City Council's finance committee was briefed recently on the preliminary 2009 city audit results.
The audit had no serious findings that might jeopardize access to grant funding, but it raised several questions.
Work on each year's audit begins in late December, and the finished product must be approved by council and in the hands of state and federal officials by Sept. 30.
Council members at the briefing left pleased and concerned.
There were no negative findings, and the "cushion" the city had available at the end of 2009 for this year has again turned out to be significantly higher than what the administration projected in its budget proposal.
That is a good thing, according to the administration.
Two of the council members agree, to a point.
Council Vice President Bill Hall suggests the difference in the fund balance projected by the administration for this year and the audit's findings of a much bigger than projected balance raise a red flag in his mind.
Having a larger fund balance is good, particularly when the amount is almost enough "to pay two months of the City's bills or about 75 percent of what auditors recommend a municipality have on hand for emergencies and hard times.

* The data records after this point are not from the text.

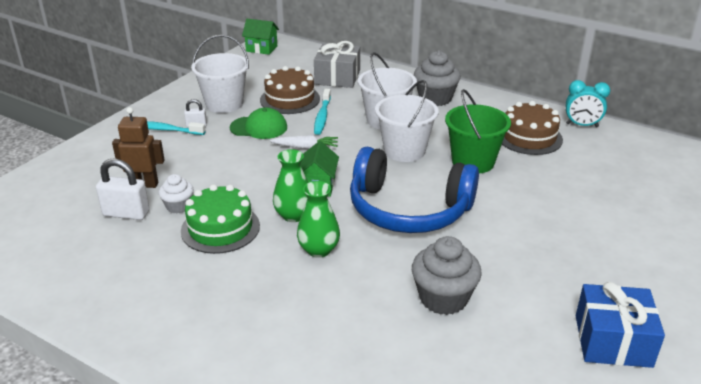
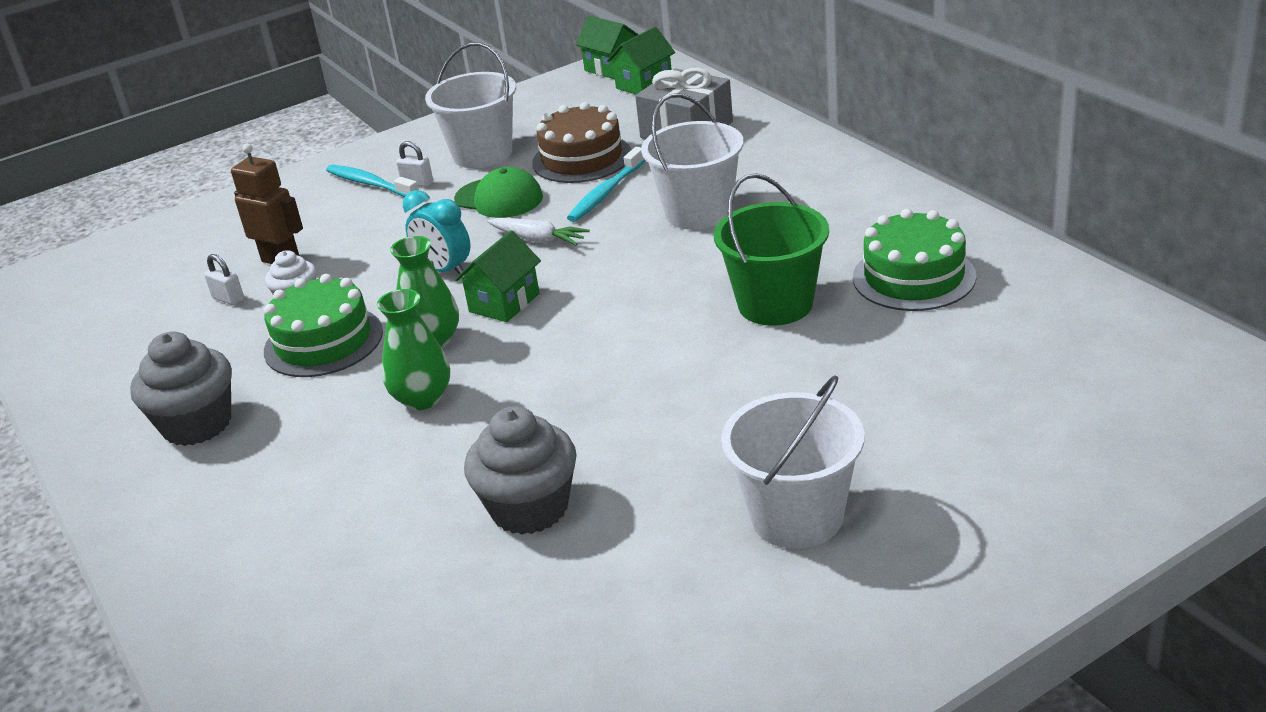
camera: 30 degrees right, 0 degrees up
(126, 213) = (228, 299): white padlock -> white padlock, size x0.54
(289, 55) = (644, 84): none -> green house
(404, 151) = (681, 268): white bucket -> white bucket (796, 517)
(408, 209) = (602, 363): blue headphones -> none
(435, 98) = (814, 185): grey cupcake -> grey cupcake (197, 424)
(529, 137) = (914, 277): brown cake -> green cake
(582, 125) = (1035, 269): turquoise clock -> turquoise clock (445, 270)
(613, 341) = (724, 636): blue gift -> none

Hall and others on council want to see the fund balance grow, but he and Councilman Jonathan Williamson expressed concern.
The administration for the past two years has submitted budget proposals the rely on the fund balance to balance the books.
There was deficit spending in both the 2009 and 2010 budgets, and Hall said "two years running" of deficit-spending budgets is enough.
"In 2008 it was off by nearly $1.2 million," he said. "In 2009 it (was) off by almost $2 million."
The extra money was good, but he suggests the administration should do a better job of projecting expenses and income.
"We have to find a way to get estimates closer to reality," he said.
He and Councilman Jonathan Williamson both told the Sun-Gazette after last week's audit briefing they want a 2011 budget with no deficit spending.
"Unfortunately," Williamson suggested, the administration may not be listening, based on its last two budget proposals.
He hopes the 2011 budget proposal is different, but based on Mayor Gabriel J. Campana's reaction to the briefing, the big issue is not deficit spending.
His response noted how his administration is "encouraged by the results of the audit" because they show "Williamsport is in a much better financial situation than most cities in the Commonwealth."
"It shows our administration is managing the city well," Campana said. "We cut expenses and raised revenue."
Some on council suggested the real credit for the raised revenues were building permit fees paid by the colleges and Susquehanna Health for large-scale improvements on their respective campuses.
Campana gave himself and his team the credit.
"Our 25-page financial plan is updated constantly and we continue to monitor expenses daily," he added. "When an anticipated fund balance of $1.3 million actually becomes over $2 million in the black, it is a great thing."
He made no reference to deficit spending or the fact that the $1.3 million was reduced by deficit spending, just as the $2 million found by the 2009 audit will be depleted to between $700,000 and $800,000 by late December.
The other good news in the audit was that $8.2 million of the $14.2 million lost from the city's pension fund investments during the financial meltdown had been recovered as of December 2009 and that the city's projected expenses last year were 3.3 percent less than the administration projected.